When a benchmark maxes out, the field has to find harder questions. Leanstral 1.5, released by Mistral on June 30, just did that to miniF2F: 100% on both the validation and test sets. That benchmark — 488 problems from AMC, AIME, and IMO competition mathematics, formalized in Lean and Isabelle — has been the main leaderboard for automated theorem proving for years. It is now saturated.

The architecture is unusual for what it accomplishes. Leanstral 1.5 is a 119B mixture-of-experts model with only 6B active parameters per forward pass. Most of the network sits idle on any given token. The model was trained in three stages: mid-training on domain-specific proof corpora, supervised fine-tuning, and then reinforcement learning using CISPO, a variant of online RL designed for structured generation tasks. Context length is 256k tokens — long enough to hold a full proof file alongside its dependencies.
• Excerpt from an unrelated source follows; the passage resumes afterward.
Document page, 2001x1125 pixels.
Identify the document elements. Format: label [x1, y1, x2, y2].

The harder benchmarks are more informative. PutnamBench pulls from the William Lowell Putnam Mathematical Competition, the most prestigious undergraduate math contest in North America. Problems are famously open-ended: you’re expected to find the right framing, not just execute a procedure. Leanstral 1.5 solves 587 of 672, which puts it well above the previous best. On FATE, a newer series of abstract algebra benchmarks that deliberately targets the gap between contest math and graduate-level work, the model hits 87% on FATE-H (graduate-level) and 34% on FATE-X (PhD qualifying exam difficulty). FATE-X was essentially unsolved by previous models; the previous state of the art on FATE-H was in the single digits.
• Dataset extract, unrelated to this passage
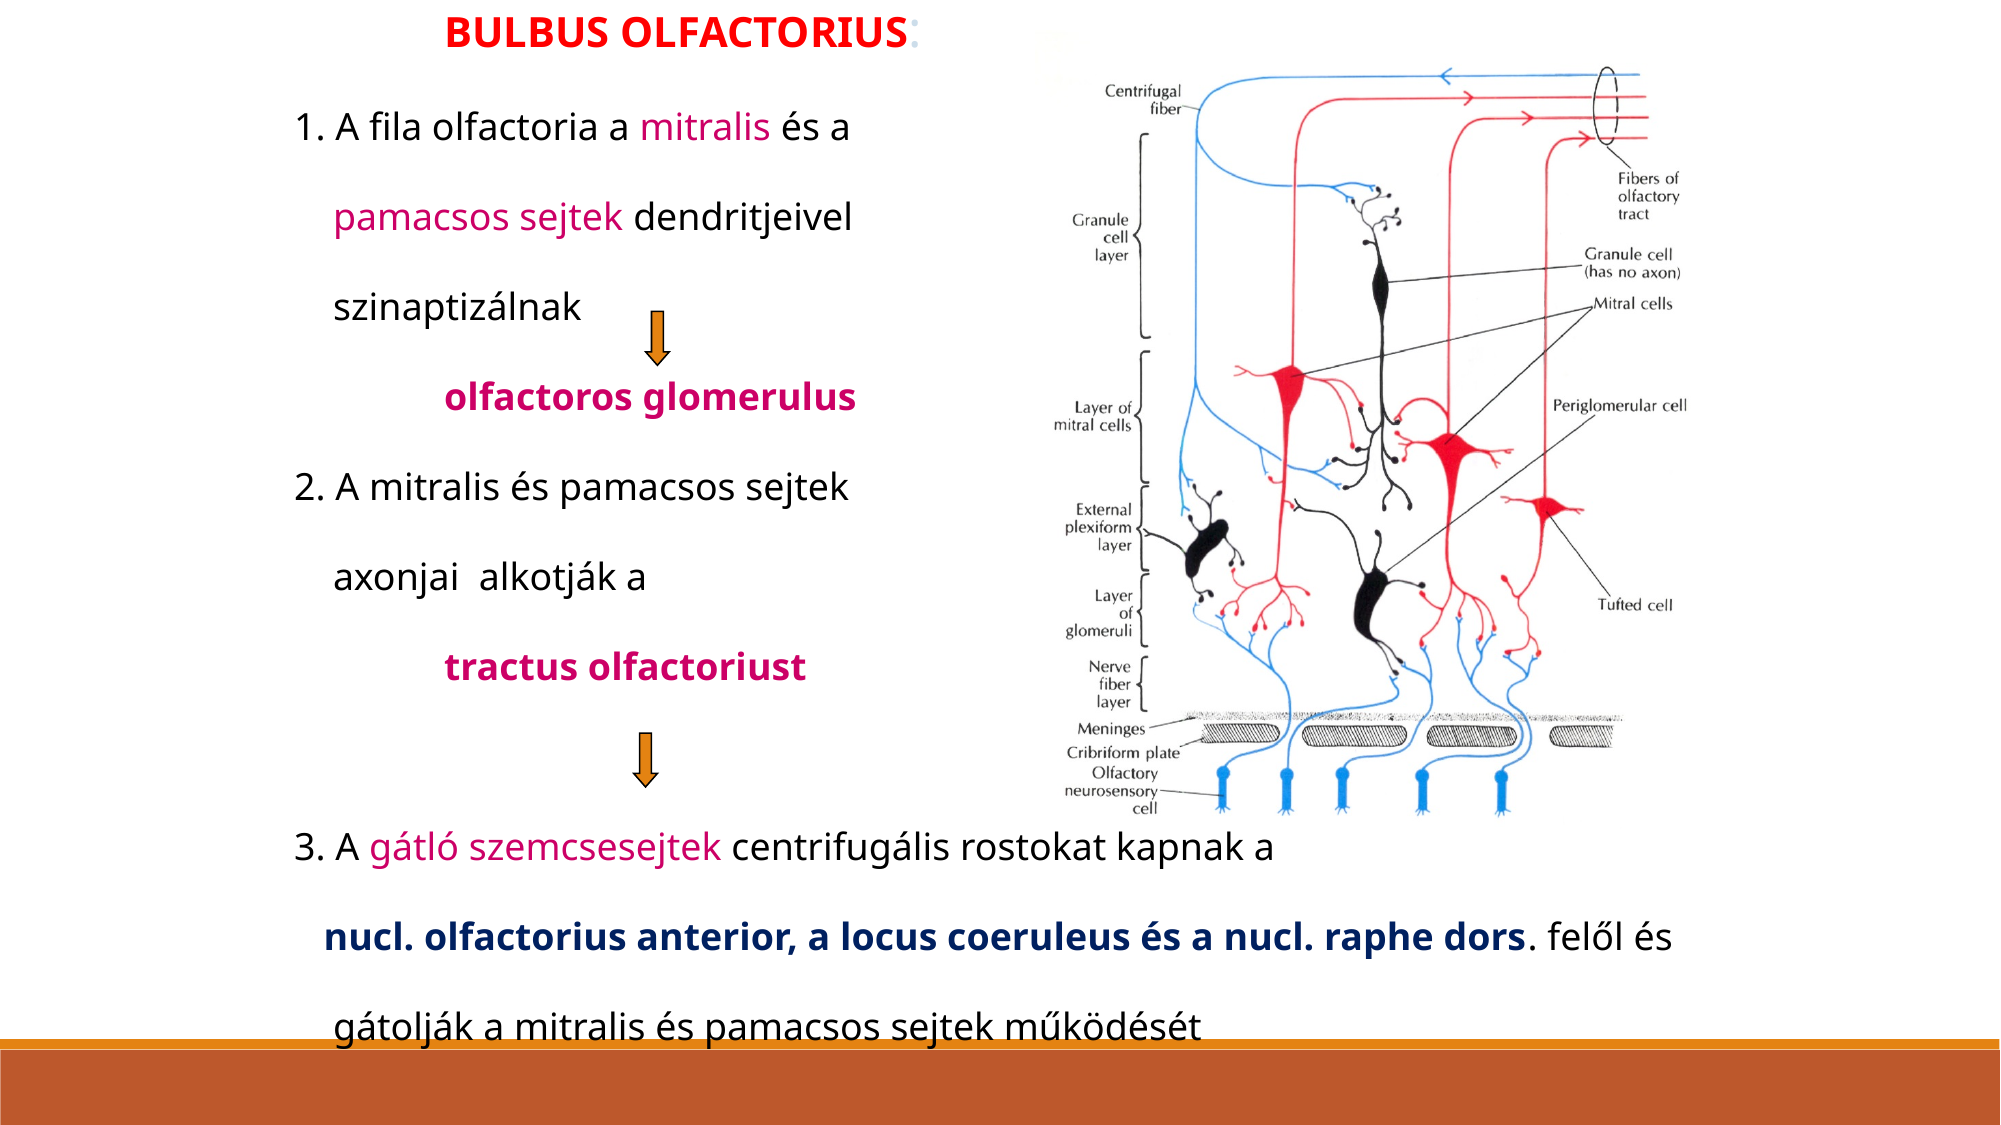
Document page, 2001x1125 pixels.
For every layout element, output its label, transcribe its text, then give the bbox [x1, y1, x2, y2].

What makes this worth taking seriously beyond benchmarks is the code verification work. The blog post describes deploying the model on real codebases and finding five previously unknown bugs — including an integer overflow in a zigzag decoding function. That is the actual use case formal methods researchers have been chasing for thirty years: not just proving abstract math, but verifying that software does what it claims to do. The gap between competition math and production code is enormous, and five bugs in real repositories is more evidence of practical utility than a lot of benchmark tables.

Test-time compute scaling is linear and predictable. Performance improves monotonically as token budget increases from 50k to 4M tokens, with no apparent plateau in the tested range. This matters because it means you can dial the cost-quality tradeoff to match your requirements. On PutnamBench, Mistral estimates the model costs roughly $4 per problem solved. The next best system, Seed-Prover 1.5, costs an estimated $300 or more per problem. That is a 75x cost reduction for comparable or better results.

The model is Apache 2.0, weights available on Hugging Face, and free through Mistral’s Labs tier API. That combination — genuinely strong on hard problems, cheap to run, openly licensed — is not what formal verification tooling looked like two years ago. The field has been making tools that researchers at well-funded universities could use if they were sufficiently patient. This is something a working engineer can call from their CI pipeline.

The caveat is that formal verification requires writing code in Lean 4, which has a steep learning curve and a relatively small but growing ecosystem. The model can find bugs and generate proofs, but you still have to express your software’s correctness properties as Lean specifications for any of it to be useful. That adoption barrier is real and probably determines how quickly these capabilities translate from impressive benchmark numbers into production tooling. The tooling for writing Lean specifications at scale is improving but isn’t yet at the point where you’d add it to an arbitrary codebase without significant up-front investment.

Still: a model that can solve 87% of graduate-level abstract algebra problems, costs $4 per Putnam solution, runs on open weights, and finds bugs in real code is qualitatively different from what existed before. The benchmark saturation is mostly a call to build harder benchmarks. The code verification results are the more interesting number.